手書き処方箋を見る機会は、昔より少なくなっていると思います。

ただ、いろいろな医療機関から処方箋を受ける薬局だと、油断しているとたまに来ることがあるのです。

そして、手書き処方箋に略語が書かれていると、一瞬手が止まります。

「これは何の略だったっけ?」
「レセコンにどう入力すればいいんだっけ?」
「薬剤師に確認した方がいいのかな?」

薬剤師でも調剤薬局事務でも、慣れていないと焦りやすい部分だと思います。

私自身も、一度覚えたつもりでも、しばらく使わないと忘れてしまうことがありました。

そのため、よく出る略語は小さめの紙1枚にまとめて、コピーしてラミネートし、レセコン横に貼るようにしていました。

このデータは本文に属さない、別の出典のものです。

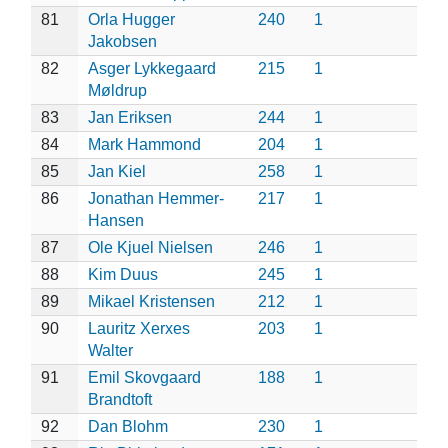
81
Orla Hugger
240
1
Jakobsen
82
Asger Lykkegaard
215
1
Møldrup
83
Jan Eriksen
244
1
84
Mark Hammond
204
1
85
Jan Kiel
258
1
86
Jonathan Hemmer-
217
1
Hansen
87
Ole Kjuel Nielsen
246
1
88
Kim Duus
245
1
89
Mikael Kristensen
212
1
90
Lauritz Xerxes
203
1
Walter
91
Emil Skovgaard
188
1
Brandtoft
92
Dan Blohm
230
1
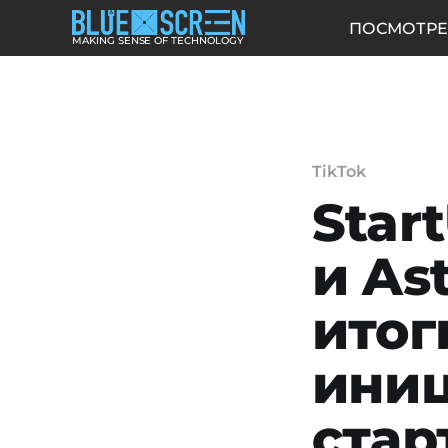
ПОСМОТРЕ
MAKING SENSE OF TECHNOLOGY
TikTok
Star
и As
итог
иниц
стар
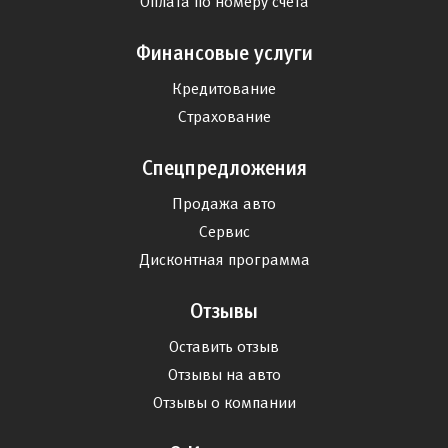
Оплата по номеру счета
Финансовые услуги
Кредитование
Страхование
Спецпредложения
Продажа авто
Сервис
Дисконтная программа
Отзывы
Оставить отзыв
Отзывы на авто
Отзывы о компании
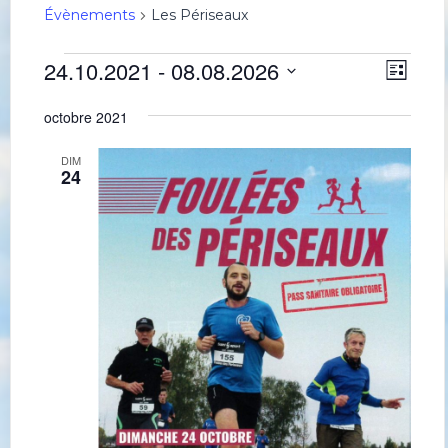
Évènements
Les Périseaux
Évènements
Navig
Navi
24.10.2021
 - 
08.08.2026
Liste
de
par
Sélectionnez
une
vues
consu
octobre 2021
date.
Évè
DIM
24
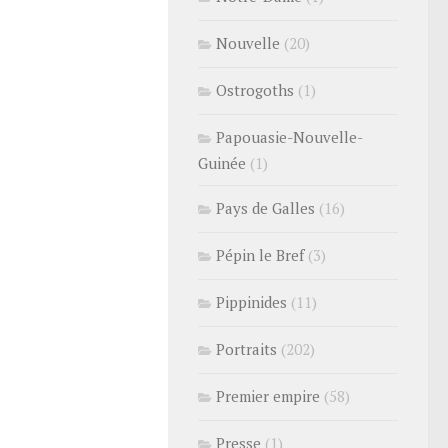
Nouvelle
(20)
Ostrogoths
(1)
Papouasie-Nouvelle-
Guinée
(1)
Pays de Galles
(16)
Pépin le Bref
(3)
Pippinides
(11)
Portraits
(202)
Premier empire
(58)
Presse
(1)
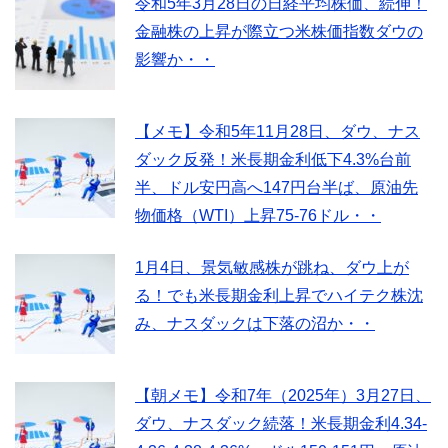
令和5年3月28日の日経平均株価、続伸！
金融株の上昇が際立つ米株価指数ダウの
影響か・・
【メモ】令和5年11月28日、ダウ、ナス
ダック反発！米長期金利低下4.3%台前
半、ドル安円高へ147円台半ば、原油先
物価格（WTI）上昇75-76ドル・・
1月4日、景気敏感株が跳ね、ダウ上が
る！でも米長期金利上昇でハイテク株沈
み、ナスダックは下落の沼か・・
【朝メモ】令和7年（2025年）3月27日、
ダウ、ナスダック続落！米長期金利4.34-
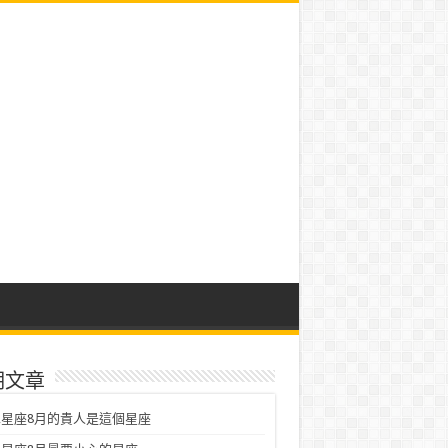
期文章
星座8月的貴人是這個星座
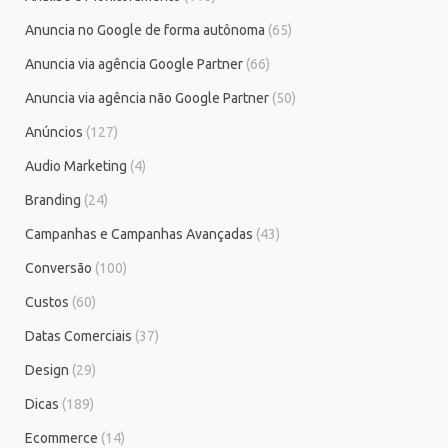
Anuncia no Google de forma autônoma
(65)
Anuncia via agência Google Partner
(66)
Anuncia via agência não Google Partner
(50)
Anúncios
(127)
Audio Marketing
(4)
Branding
(24)
Campanhas e Campanhas Avançadas
(43)
Conversão
(100)
Custos
(60)
Datas Comerciais
(37)
Design
(29)
Dicas
(189)
Ecommerce
(14)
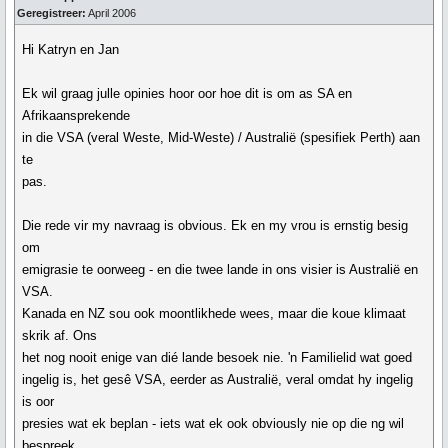
Geregistreer:
April 2006
Hi Katryn en Jan
Ek wil graag julle opinies hoor oor hoe dit is om as SA en
Afrikaansprekende
in die VSA (veral Weste, Mid-Weste) / Australië (spesifiek Perth) aan
te
pas.
Die rede vir my navraag is obvious. Ek en my vrou is ernstig besig
om
emigrasie te oorweeg - en die twee lande in ons visier is Australië en
VSA.
Kanada en NZ sou ook moontlikhede wees, maar die koue klimaat
skrik af. Ons
het nog nooit enige van dié lande besoek nie. 'n Familielid wat goed
ingelig is, het gesê VSA, eerder as Australië, veral omdat hy ingelig
is oor
presies wat ek beplan - iets wat ek ook obviously nie op die ng wil
bespreek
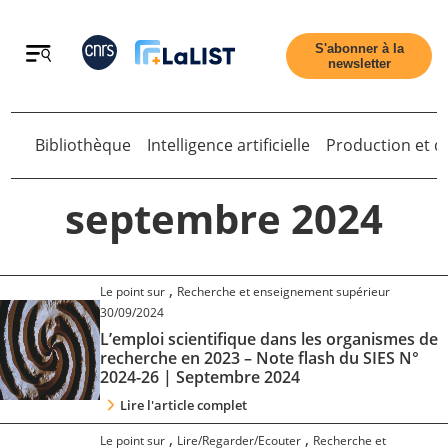
Retour
S'abonner à la
newsletter
Bibliothèque
Intelligence artificielle
Production et di
Retour
septembre 2024
Accueil
,
Le point sur
Recherche et enseignement supérieur
30/09/2024
L’emploi scientifique dans les organismes de
Tous les articles
recherche en 2023 – Note flash du SIES N°
2024-26 | Septembre 2024
Qui sommes nous ?
Lire l'article complet
,
,
Le point sur
Lire/Regarder/Ecouter
Recherche et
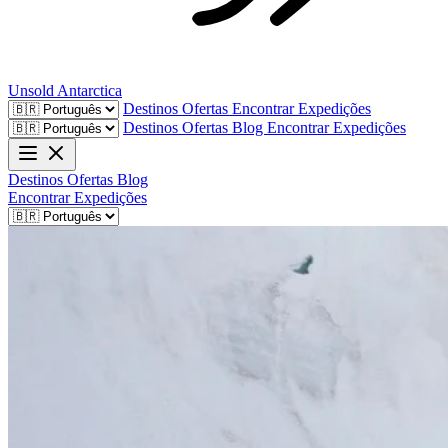
Unsold
Antarctica
Destinos
Ofertas
Encontrar Expedições
Destinos
Ofertas
Blog
Encontrar Expedições
Destinos
Ofertas
Blog
Encontrar Expedições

先に結論から言うと、この記事で伝えたいことは次の通りです。


この記事の要点
✓ 手書き処方箋の略語は、全部暗記するより「よく出るもの」から押さえればいい
✓ 略語の意味に迷ったら、自己判断せず薬剤師や処方元に確認する
✓ レセコン横やメモ帳に早見表を置いておくと、現場でかなり楽になる




手書き処方箋の略語は、たまに来るから焦る

最近は印字された処方箋が多いので、手書き処方箋を毎日見る薬局は少ないかもしれません。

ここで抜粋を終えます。